(Newswire.net -- February 15, 2017) -- Once again it has been proven that justice is slow but reachable, as the case of kidnapping and murder of the six-year-old boy Etan Patz, who disappeared in 1979 in New York City, finally came to a close.
After 37 years of investigation which involved two trials, the American jury found that 56-year-old Pedro Hernandez is guilty of kidnapping
and second-degree murder of Etan Patz.
Mr. Hernandez is scheduled to be sentenced on February 28th.
The crime took place on May 25th, 1979, when the six-year-old Etan Patz went to a school bus stop alone for the very first time. The stop was only two blocks away from his house, in the Manhattan’s Soho district.
The boy then vanished without a trace, and his disappearance has traumatized the entire city and haunted many generations of American parents.
Detectives said that Pedro Hernandez, who was 18-years-old at the time and worked as a clerk at the corner store near Patz's bus stop, confessed to having killed the boy.
But, the boy's body has never been found, the police never found anything that belongs to the boy, and because of that, it was very complicated to gather what had actually happened.
The missing boy, Etan Patz, was officially declared dead in 2001.
The first trial of Pedro Hernandez, which lasted four months, ended up being cancelled in May 2015, because the jury, after three weeks of consideration, failed to reach a unanimous decision.
In his confession to the police, Hernandez said that he lured the little boy into the basement of the grocery store with the promise of a soda, then choked him to death, after which he had placed the body in a plastic bag in a cardboard box, which he later threw into a nearby trash can.
However, Hernandez's defense lawyers claim that his confession had been extorted.

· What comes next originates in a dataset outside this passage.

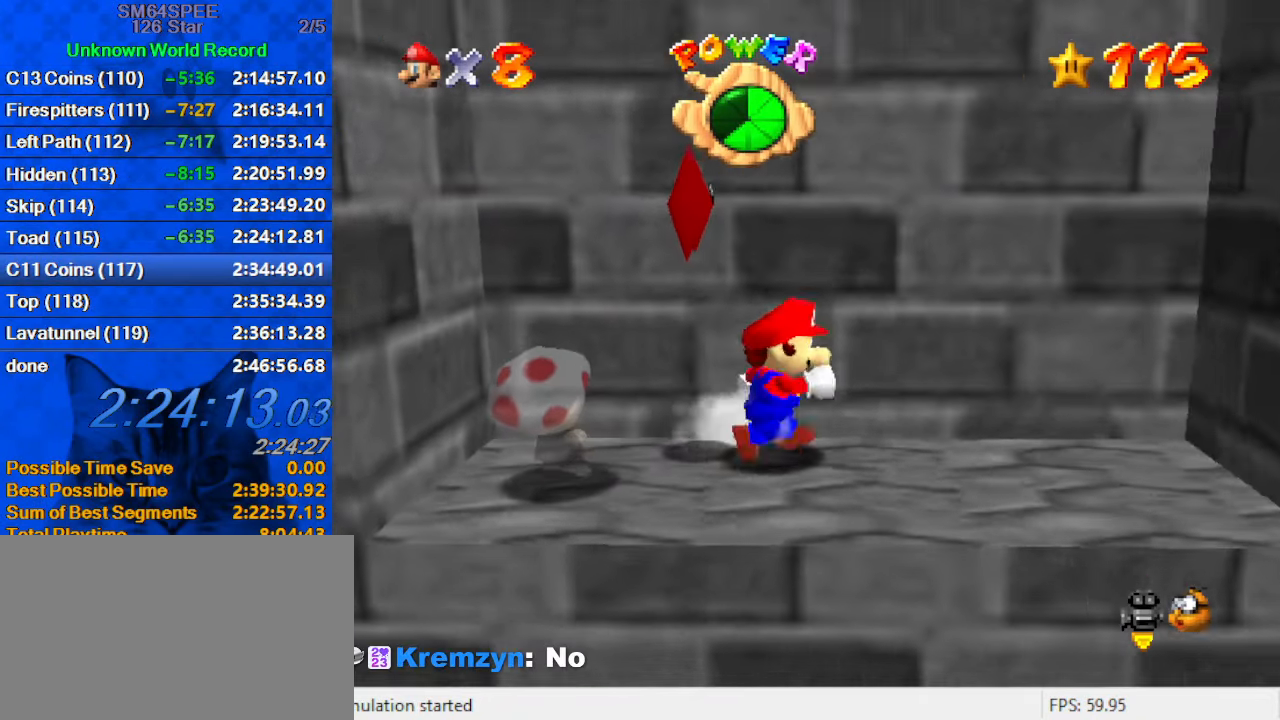
{"keys": ["down", "right", "shift", "y"], "events": [[100, "down", "down"], [134, "right", "up"], [334, "right", "down"], [434, "y", "down"], [467, "shift", "down"]]}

They also said that the confessions he had given to his friends are too old and unspecified to be considered valuable.
The second trial took place in 2012, and ended up as the first one.
Hernandez's lawyers said that his confession is nothing more than an aggregation of false ramblings of a mentally ill man, who also has a low IQ.
The jury panel, consisting of eight men and six women, reviewed more than 300 trial exhibits over the course of nine days of deliberations in the State Supreme Court in Manhattan, before reaching their final decision on Tuesday, reports the NBC.
"Deliberations were difficult but I think we had constructive conversations based in logic that were analytical and creative and adaptive and compassionate," one juror told the reporters after the verdict was read.
After the boy’s disappearance, his photograph was plastered all over the city for months and even appeared on the screens in Times Square.
Etan was the first missing child in the United States ever to appear on milk cartons.
This tragic case shaped law enforcement practices nationwide as the United States decided to form The National Center for Missing & Exploited Children after Etan's disappearance. Also, the anniversary of Etan's disappearance became National Missing Children's Day.